ASSIGNMENT: List every line in this data where the string "melanoma" occurs.

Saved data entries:
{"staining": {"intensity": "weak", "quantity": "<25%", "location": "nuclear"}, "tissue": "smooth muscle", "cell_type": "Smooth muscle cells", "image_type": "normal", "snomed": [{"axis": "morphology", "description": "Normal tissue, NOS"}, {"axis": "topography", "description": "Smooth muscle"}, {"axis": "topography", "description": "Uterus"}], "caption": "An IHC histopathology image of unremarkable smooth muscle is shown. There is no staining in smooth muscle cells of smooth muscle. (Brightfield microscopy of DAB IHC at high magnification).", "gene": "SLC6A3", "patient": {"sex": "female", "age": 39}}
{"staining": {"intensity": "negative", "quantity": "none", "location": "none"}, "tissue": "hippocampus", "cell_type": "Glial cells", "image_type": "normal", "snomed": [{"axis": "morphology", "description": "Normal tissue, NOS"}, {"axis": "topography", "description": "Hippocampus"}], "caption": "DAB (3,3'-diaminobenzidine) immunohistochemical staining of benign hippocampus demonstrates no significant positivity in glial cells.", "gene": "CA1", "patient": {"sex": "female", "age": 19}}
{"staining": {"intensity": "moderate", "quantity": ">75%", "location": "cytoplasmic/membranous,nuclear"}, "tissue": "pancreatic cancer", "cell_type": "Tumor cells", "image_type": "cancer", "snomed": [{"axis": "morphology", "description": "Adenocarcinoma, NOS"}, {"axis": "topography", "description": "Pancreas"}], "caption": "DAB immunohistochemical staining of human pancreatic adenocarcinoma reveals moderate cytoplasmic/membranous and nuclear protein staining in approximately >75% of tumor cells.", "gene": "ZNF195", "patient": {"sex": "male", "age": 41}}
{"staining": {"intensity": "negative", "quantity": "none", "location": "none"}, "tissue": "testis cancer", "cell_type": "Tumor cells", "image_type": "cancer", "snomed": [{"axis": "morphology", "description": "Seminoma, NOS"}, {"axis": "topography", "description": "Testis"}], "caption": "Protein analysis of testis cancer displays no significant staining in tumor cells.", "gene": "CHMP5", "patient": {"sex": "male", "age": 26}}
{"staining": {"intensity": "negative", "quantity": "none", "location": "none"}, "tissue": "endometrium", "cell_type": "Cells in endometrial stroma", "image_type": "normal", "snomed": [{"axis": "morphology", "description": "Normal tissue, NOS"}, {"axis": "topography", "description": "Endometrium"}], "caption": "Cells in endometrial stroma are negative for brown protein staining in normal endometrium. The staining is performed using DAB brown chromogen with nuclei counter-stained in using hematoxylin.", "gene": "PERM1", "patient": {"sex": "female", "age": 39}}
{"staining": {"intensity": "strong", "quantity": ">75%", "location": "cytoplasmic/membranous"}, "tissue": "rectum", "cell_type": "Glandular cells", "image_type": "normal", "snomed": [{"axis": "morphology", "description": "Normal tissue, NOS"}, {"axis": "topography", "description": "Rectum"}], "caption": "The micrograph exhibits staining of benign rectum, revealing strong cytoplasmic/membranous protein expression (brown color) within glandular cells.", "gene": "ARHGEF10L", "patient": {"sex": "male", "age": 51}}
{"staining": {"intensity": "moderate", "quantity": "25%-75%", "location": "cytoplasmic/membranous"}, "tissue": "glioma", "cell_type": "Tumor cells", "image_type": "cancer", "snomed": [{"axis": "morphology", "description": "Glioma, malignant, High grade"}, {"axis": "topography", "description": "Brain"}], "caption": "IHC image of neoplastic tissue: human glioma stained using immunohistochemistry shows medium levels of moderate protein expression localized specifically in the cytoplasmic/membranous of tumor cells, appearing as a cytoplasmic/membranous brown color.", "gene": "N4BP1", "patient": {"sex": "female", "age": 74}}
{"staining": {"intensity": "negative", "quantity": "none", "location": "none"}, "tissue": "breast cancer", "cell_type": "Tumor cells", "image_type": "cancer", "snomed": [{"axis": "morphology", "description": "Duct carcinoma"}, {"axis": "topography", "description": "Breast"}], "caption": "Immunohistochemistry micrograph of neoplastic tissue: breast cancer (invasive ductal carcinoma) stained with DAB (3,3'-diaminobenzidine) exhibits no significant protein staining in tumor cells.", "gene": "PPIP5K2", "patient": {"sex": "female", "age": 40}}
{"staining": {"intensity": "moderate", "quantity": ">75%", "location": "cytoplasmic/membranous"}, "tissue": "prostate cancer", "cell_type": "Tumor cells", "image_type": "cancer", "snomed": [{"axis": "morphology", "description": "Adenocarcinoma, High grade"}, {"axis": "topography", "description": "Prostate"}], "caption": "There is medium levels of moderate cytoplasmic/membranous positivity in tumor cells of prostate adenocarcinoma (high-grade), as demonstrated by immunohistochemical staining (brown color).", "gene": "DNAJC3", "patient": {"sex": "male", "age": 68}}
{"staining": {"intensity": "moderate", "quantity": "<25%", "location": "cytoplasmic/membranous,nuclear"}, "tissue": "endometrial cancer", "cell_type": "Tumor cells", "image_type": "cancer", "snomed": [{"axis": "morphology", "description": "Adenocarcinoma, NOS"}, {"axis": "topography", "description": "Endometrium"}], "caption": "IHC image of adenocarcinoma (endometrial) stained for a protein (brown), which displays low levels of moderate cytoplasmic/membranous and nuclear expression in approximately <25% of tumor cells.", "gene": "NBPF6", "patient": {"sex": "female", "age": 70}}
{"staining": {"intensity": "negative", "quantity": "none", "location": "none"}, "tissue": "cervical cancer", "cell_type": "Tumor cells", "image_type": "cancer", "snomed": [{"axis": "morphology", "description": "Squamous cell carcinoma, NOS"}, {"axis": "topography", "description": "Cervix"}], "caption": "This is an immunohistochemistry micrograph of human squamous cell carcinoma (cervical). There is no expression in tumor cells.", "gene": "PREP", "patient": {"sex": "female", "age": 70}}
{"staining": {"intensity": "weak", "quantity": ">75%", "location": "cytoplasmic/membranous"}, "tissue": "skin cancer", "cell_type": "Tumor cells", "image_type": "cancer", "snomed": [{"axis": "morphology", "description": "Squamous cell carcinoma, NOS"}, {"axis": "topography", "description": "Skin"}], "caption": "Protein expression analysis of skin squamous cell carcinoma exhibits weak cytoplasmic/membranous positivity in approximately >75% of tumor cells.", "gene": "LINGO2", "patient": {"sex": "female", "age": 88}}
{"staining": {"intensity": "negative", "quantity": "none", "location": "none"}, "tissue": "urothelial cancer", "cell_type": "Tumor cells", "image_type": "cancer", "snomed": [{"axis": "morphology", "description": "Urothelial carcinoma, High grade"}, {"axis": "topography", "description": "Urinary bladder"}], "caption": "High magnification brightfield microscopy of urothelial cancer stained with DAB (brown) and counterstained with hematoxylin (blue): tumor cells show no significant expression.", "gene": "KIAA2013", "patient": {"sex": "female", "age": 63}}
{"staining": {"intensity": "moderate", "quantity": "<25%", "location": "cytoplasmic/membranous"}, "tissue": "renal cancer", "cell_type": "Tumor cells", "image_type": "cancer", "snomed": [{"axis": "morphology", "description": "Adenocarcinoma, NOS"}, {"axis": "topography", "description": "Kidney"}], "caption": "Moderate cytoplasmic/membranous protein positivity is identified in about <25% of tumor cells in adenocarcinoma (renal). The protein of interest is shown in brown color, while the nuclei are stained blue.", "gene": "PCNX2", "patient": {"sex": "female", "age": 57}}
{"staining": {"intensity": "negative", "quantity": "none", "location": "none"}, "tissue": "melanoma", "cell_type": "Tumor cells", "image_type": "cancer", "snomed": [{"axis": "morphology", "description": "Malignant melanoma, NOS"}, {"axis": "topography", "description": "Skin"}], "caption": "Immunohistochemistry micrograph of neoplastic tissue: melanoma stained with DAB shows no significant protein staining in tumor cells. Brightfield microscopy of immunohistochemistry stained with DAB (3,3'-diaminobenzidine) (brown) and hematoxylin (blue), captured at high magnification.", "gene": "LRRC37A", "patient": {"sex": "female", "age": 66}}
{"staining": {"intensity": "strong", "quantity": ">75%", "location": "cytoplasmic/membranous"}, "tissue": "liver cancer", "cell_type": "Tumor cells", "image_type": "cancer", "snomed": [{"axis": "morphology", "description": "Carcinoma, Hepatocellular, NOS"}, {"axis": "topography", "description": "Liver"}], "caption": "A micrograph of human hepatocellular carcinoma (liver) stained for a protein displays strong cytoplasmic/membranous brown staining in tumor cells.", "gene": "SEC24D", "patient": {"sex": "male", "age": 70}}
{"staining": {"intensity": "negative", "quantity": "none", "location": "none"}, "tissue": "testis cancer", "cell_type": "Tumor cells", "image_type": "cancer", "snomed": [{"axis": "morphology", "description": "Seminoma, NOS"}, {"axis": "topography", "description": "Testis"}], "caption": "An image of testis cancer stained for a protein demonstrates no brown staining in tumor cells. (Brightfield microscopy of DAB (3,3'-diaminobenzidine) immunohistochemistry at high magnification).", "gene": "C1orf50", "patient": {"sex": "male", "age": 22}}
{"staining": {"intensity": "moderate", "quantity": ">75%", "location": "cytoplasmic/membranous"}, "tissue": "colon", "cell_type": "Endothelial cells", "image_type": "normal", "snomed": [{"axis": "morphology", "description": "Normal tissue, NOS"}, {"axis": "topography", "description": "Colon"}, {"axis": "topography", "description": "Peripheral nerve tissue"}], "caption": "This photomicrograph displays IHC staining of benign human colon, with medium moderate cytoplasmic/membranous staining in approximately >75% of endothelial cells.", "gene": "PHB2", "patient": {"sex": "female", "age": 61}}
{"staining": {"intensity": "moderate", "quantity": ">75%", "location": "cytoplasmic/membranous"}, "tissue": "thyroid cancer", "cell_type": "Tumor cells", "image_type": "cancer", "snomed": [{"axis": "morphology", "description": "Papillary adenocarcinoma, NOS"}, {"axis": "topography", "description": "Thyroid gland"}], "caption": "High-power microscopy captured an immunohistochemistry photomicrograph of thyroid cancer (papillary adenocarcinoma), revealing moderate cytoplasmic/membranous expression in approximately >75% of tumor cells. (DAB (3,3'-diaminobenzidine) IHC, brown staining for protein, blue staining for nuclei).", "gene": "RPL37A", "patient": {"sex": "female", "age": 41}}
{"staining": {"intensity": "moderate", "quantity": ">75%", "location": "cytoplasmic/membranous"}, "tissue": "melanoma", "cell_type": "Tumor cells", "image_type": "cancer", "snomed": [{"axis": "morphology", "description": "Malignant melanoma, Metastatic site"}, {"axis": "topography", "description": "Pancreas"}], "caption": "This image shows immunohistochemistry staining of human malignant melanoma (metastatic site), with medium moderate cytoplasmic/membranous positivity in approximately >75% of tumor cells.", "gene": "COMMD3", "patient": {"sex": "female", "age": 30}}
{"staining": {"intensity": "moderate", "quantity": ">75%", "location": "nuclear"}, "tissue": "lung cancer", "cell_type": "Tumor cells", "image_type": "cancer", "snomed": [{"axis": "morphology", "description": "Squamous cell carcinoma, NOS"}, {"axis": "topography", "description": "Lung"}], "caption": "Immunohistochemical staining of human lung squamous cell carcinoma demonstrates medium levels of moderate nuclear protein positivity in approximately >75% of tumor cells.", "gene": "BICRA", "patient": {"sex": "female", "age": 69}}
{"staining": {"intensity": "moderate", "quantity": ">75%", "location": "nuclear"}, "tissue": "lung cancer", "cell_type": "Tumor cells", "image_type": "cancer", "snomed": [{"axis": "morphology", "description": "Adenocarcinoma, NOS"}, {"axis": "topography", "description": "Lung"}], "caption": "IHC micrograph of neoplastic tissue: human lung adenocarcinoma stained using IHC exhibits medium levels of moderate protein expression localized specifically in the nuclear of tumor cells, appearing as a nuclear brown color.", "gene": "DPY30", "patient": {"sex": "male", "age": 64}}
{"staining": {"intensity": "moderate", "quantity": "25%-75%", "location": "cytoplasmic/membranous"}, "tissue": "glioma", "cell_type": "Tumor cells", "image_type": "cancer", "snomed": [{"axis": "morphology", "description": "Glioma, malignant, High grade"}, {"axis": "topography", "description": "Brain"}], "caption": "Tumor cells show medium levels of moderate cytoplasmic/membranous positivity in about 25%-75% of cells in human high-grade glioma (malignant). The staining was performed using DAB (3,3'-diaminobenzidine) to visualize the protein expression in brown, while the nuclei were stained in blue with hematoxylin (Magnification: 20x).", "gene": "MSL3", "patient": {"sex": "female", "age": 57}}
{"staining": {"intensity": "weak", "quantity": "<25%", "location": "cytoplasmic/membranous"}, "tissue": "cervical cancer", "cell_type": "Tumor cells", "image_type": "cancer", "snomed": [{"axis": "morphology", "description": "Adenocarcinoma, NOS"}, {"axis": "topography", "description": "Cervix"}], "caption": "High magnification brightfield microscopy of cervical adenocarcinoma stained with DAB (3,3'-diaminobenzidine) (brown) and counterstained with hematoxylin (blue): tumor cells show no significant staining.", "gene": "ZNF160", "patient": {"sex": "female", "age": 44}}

PROBLEM SOLUTION:
{"staining": {"intensity": "negative", "quantity": "none", "location": "none"}, "tissue": "melanoma", "cell_type": "Tumor cells", "image_type": "cancer", "snomed": [{"axis": "morphology", "description": "Malignant melanoma, NOS"}, {"axis": "topography", "description": "Skin"}], "caption": "Immunohistochemistry micrograph of neoplastic tissue: melanoma stained with DAB shows no significant protein staining in tumor cells. Brightfield microscopy of immunohistochemistry stained with DAB (3,3'-diaminobenzidine) (brown) and hematoxylin (blue), captured at high magnification.", "gene": "LRRC37A", "patient": {"sex": "female", "age": 66}}
{"staining": {"intensity": "moderate", "quantity": ">75%", "location": "cytoplasmic/membranous"}, "tissue": "melanoma", "cell_type": "Tumor cells", "image_type": "cancer", "snomed": [{"axis": "morphology", "description": "Malignant melanoma, Metastatic site"}, {"axis": "topography", "description": "Pancreas"}], "caption": "This image shows immunohistochemistry staining of human malignant melanoma (metastatic site), with medium moderate cytoplasmic/membranous positivity in approximately >75% of tumor cells.", "gene": "COMMD3", "patient": {"sex": "female", "age": 30}}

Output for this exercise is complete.